CommitBatchSize and SubscriptionStreams


From the testing, it is evident that increasing the number of parallel streams and CommitBatchSize have a significant impact on the overall throughput of the system. Increasing CommitBatchSize would mean more transactions committed on the subscriber with an overhead of writing larger set of transactions. The trade-off is – if a failure happens, Distribution agent must rollback and start over to reapply a larger number of transactions. Increasing SubscriptionStreams value does help in the overall throughput of the Distribution agent, since it means multiple connections to a Subscriber to apply batches of changes in parallel. But depending on the number of processors and other metadata conditions like primary key, foreign keys, unique constraints, indexes, the higher value of SubscriptionStreams might have an adverse effect. Also, if a stream fails to execute or commit, Distribution agent falls back to using a single stream to retry the failed batches.

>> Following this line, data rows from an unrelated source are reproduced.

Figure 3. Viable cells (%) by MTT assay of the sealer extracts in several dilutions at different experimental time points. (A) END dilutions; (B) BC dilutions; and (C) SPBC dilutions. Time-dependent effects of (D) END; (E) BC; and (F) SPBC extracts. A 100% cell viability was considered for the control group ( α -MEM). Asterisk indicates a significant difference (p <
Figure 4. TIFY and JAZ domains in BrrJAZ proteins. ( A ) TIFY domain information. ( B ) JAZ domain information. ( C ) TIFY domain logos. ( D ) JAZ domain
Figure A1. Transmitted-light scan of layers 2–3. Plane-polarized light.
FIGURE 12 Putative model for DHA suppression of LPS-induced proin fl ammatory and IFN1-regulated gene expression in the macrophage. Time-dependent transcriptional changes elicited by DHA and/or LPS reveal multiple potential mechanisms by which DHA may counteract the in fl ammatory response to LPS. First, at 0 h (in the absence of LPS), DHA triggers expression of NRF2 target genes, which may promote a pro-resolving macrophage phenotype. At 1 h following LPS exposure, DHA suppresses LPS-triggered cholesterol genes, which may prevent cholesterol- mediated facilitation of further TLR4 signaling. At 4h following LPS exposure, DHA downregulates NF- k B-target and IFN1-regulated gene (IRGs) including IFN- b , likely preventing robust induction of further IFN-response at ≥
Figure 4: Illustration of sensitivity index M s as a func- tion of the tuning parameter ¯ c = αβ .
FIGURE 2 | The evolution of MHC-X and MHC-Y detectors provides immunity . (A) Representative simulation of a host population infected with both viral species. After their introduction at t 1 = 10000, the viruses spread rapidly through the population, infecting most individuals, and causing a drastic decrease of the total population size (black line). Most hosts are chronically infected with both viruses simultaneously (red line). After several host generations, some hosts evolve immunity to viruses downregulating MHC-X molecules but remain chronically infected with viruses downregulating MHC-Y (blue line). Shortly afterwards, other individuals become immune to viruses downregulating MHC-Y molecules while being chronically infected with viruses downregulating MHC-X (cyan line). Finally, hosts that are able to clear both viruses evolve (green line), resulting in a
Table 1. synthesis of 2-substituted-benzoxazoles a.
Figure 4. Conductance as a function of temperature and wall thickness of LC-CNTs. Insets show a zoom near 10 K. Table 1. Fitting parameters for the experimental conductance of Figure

Additional tests were performed with three log reader agents and three distribution agents running in parallel (on three publication and subscription databases). With higher value of ReadBatchSize, it was observed that there was a lot of contention on distribution database. The writer threads of Log Reader agent were competing to write the transactions in distribution database. Since the number of transactions were higher (due to higher ReadBatchSize value), it took long enough for Log Reader agents to commit the operation; as a result, Distribution agent didn't have any transactions to pick from distribution database to apply to subscribers for extended periods, often for minutes at stretch. This introduced higher latency for Log Reader agent and low throughput for Distribution agent, thereby increasing overall Replication Latency.